Among the 9 p16 (+) T-ALL samples, 5 were resistant to UCN-01, with IC₅₀s of >200 nm, whereas 26 of 27 p16 (−) T-ALL exhibited an IC₅₀ of <150 nm. In the 5 “UCN-01-resistant” samples, alterations other than p16 may negate the effect of UCN-01. One possibility is the inactivation of pRb, which was observed in 3 of the 5 samples. These included one sample that lacked pRb expression (no. 30612) and 2 that expressed the hyperphosphorylated form of pRb despite p16 protein expression (nos. 30570 and 958). Although pRb inactivation may be a contributing mechanism to UCN-01 insensitivity in these three T-ALL samples, it does not explain why 2 of 3 remaining p16 (+) samples (for which we have pRb data; nos. 1000, 32172, and 31390) harbor an inactivated pRb and yet remain UCN-01 sensitive. A correlation with pRb inactivation further fails to account for the vast majority of patients in the p16 (−) category that are UCN-01 sensitive but harbor an inactivated pRb. Thus, there may be other mechanisms why these p16 (+)samples were UCN-01 sensitive. It is possible that although p16 is expressed in these samples, they may be functionally inactivated by an unknown mechanism. On the other hand, in addition to inhibiting the p16-CDK4/6-Rb pathway, UCN-01 also targets other CDKs such as CDK2(7). There also appear to be indirect effects of UCN-01,such as the induction of CDK inhibitors, p21 and p27 (12). As illustrated in Fig. 3, these activities of UCN-01 might act in concert with each other in pRb hypophosphorylation and the subsequent inhibition of tumor cell growth.

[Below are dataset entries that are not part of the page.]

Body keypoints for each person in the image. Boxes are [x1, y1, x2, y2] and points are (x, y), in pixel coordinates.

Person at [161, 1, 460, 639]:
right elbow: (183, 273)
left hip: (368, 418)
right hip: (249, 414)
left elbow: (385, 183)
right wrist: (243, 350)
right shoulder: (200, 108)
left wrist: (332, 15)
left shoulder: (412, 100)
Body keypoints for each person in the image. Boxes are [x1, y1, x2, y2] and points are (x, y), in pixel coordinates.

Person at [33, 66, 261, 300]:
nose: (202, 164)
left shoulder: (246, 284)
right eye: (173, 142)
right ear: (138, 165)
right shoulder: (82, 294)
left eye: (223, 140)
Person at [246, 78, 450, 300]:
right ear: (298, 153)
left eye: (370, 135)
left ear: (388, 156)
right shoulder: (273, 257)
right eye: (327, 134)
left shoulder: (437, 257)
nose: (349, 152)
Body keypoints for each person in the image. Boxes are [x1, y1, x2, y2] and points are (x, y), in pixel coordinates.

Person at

It is possible that in the p16 (+) T-ALL, the effects of UCN-01 independent of the p16-CDK-pRb pathway may be unique to each T-ALL, and that such differences may account for the demonstrated variations in their sensitivities to this agent. In addition, although pRb function has been reported to be essential for sensitivity to UCN-01(14), the inhibition of pRb phosphorylation appears not to be the sole determinant of responsiveness to this agent, because significant G₁ accumulation or cell growth inhibition by UCN-01 were observed in certain pRb (−) cell lines(14, 15). Consistent with these findings, we found that 2 p16 (−)/pRb (−) T-ALL cells (nos. 32564 and 32712) were sensitive to UCN-01.

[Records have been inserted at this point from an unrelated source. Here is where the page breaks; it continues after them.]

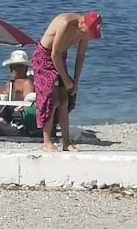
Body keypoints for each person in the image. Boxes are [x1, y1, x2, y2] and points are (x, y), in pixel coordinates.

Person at [33, 12, 99, 152]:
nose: (88, 35)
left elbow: (80, 56)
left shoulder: (85, 31)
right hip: (45, 57)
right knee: (52, 99)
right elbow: (54, 54)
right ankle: (47, 141)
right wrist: (65, 79)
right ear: (82, 23)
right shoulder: (65, 23)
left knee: (64, 100)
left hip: (60, 58)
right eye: (89, 31)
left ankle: (66, 142)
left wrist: (75, 82)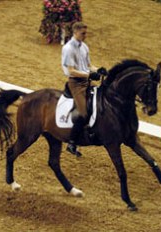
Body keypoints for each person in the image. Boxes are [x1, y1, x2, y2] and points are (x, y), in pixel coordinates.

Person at [61, 22, 107, 157]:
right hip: (75, 84)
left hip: (87, 82)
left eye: (85, 33)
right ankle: (72, 142)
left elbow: (88, 65)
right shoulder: (68, 49)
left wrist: (99, 70)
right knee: (83, 112)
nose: (85, 36)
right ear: (75, 32)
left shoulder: (84, 47)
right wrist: (88, 74)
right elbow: (70, 71)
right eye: (83, 33)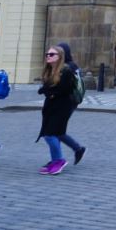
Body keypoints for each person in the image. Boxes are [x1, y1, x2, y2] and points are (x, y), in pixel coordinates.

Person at [36, 43, 85, 175]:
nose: (48, 56)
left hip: (63, 106)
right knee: (54, 133)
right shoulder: (50, 70)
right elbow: (48, 88)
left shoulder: (67, 70)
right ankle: (59, 158)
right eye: (47, 54)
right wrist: (48, 91)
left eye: (51, 54)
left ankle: (59, 160)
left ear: (60, 56)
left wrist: (49, 92)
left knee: (51, 134)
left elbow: (63, 89)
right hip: (52, 106)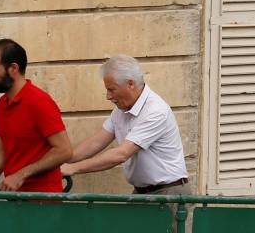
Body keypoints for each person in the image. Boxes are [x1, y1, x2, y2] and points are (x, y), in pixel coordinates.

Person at [61, 55, 189, 197]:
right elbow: (95, 142)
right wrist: (60, 161)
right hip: (142, 192)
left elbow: (121, 154)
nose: (108, 96)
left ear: (131, 84)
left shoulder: (155, 110)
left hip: (168, 193)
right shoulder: (122, 109)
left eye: (112, 89)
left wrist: (72, 168)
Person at [0, 39, 73, 193]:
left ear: (13, 68)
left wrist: (21, 175)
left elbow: (64, 151)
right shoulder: (3, 104)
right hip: (15, 200)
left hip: (43, 203)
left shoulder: (39, 101)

PHA-stimulated normal T cells were significantly more resistant to UCN-01 than p16 (−) T-ALL cells, especially at the low concentrations (<125 nm) that inhibit DNA synthesis in most p16 (−) T-ALL cells by >50%. Because the p16/p15-cyclin Ds/CDKs-pRb pathway is properly regulated in normal T cells, UCN-01 may have less impact as compared with T-ALL cells in which the pathway is deregulated. Such differential sensitivities to UCN-01 between normal and tumor cells should offer drugs of this type a great advantage when applied clinically.

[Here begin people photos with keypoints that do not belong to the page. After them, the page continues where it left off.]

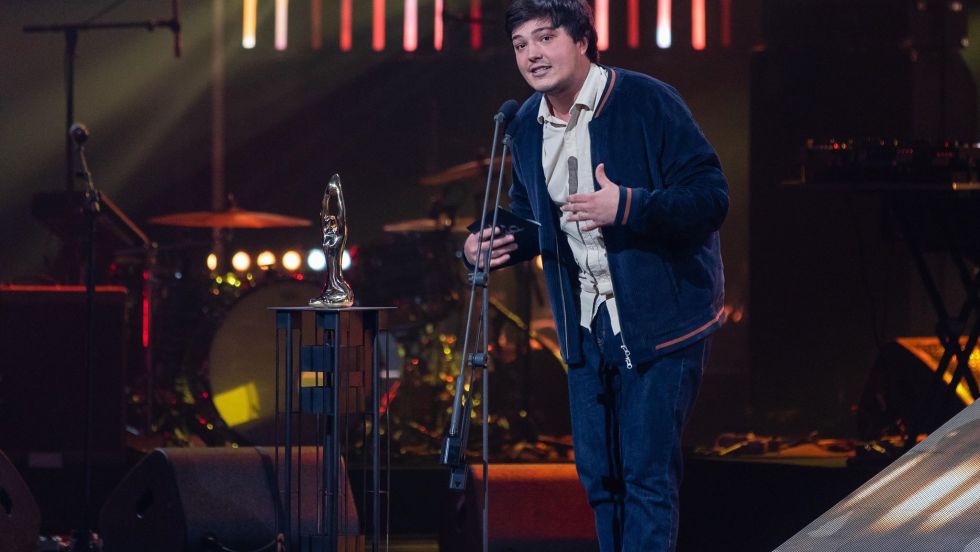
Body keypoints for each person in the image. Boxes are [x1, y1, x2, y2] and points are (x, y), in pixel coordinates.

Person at [462, 0, 728, 550]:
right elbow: (535, 219)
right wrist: (485, 244)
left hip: (662, 320)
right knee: (601, 480)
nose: (532, 55)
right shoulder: (525, 125)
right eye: (520, 44)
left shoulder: (646, 100)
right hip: (584, 325)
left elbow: (710, 199)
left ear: (583, 40)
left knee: (646, 475)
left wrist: (627, 206)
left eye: (545, 38)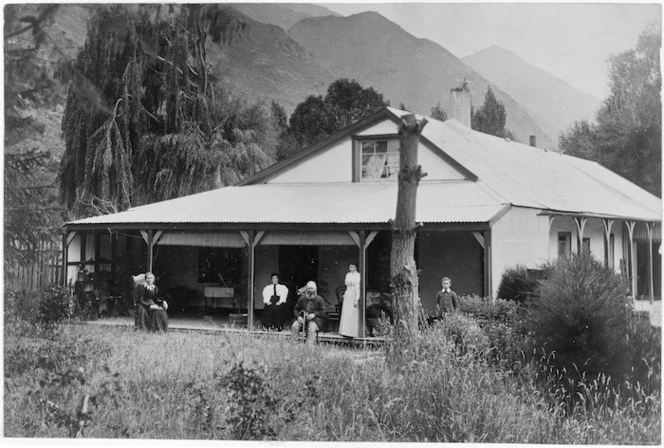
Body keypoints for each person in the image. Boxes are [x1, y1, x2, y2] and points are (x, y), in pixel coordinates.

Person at [290, 281, 327, 345]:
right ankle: (294, 344)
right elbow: (296, 309)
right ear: (306, 289)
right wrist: (298, 317)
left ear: (315, 289)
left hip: (314, 320)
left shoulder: (319, 299)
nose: (310, 290)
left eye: (312, 288)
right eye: (309, 288)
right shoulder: (302, 299)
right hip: (302, 318)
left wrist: (314, 314)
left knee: (311, 329)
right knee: (294, 326)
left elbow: (323, 311)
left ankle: (308, 346)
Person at [338, 263, 361, 338]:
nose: (351, 268)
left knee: (352, 312)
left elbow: (357, 287)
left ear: (356, 268)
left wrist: (357, 299)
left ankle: (352, 332)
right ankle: (345, 331)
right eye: (350, 267)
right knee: (346, 312)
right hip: (348, 293)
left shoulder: (358, 275)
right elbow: (347, 284)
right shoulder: (348, 275)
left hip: (354, 293)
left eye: (353, 267)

In conclusion, we have shown that the p16 protein status may be a key factor to determine the cytotoxicity of UCN-01 to T-ALL cells. This is the first study to demonstrate that a molecular alteration can dictate the efficacy of UCN-01 in primary human cancer. Our findings confirm that the identification of the molecular alteration in cancer should facilitate the design of novel and selective anticancer therapeutics. In light of the in vitro findings presented here and Phase I study of UCN-01 showing antitumor activity in various malignancies, further clinical trials of UCN-01 and similar agents in p16 (−) cancer including T-ALL are warranted. If such agents prove to be safe and efficacious for p16 (−) cancer in Phase I and II clinical trials, incorporation of CDK inhibitors into the existing therapeutic regimens should be considered in the future to improve the ultimate outcome of these patients.

We gratefully acknowledge the excellent assistance of Greg Best in manuscript preparation.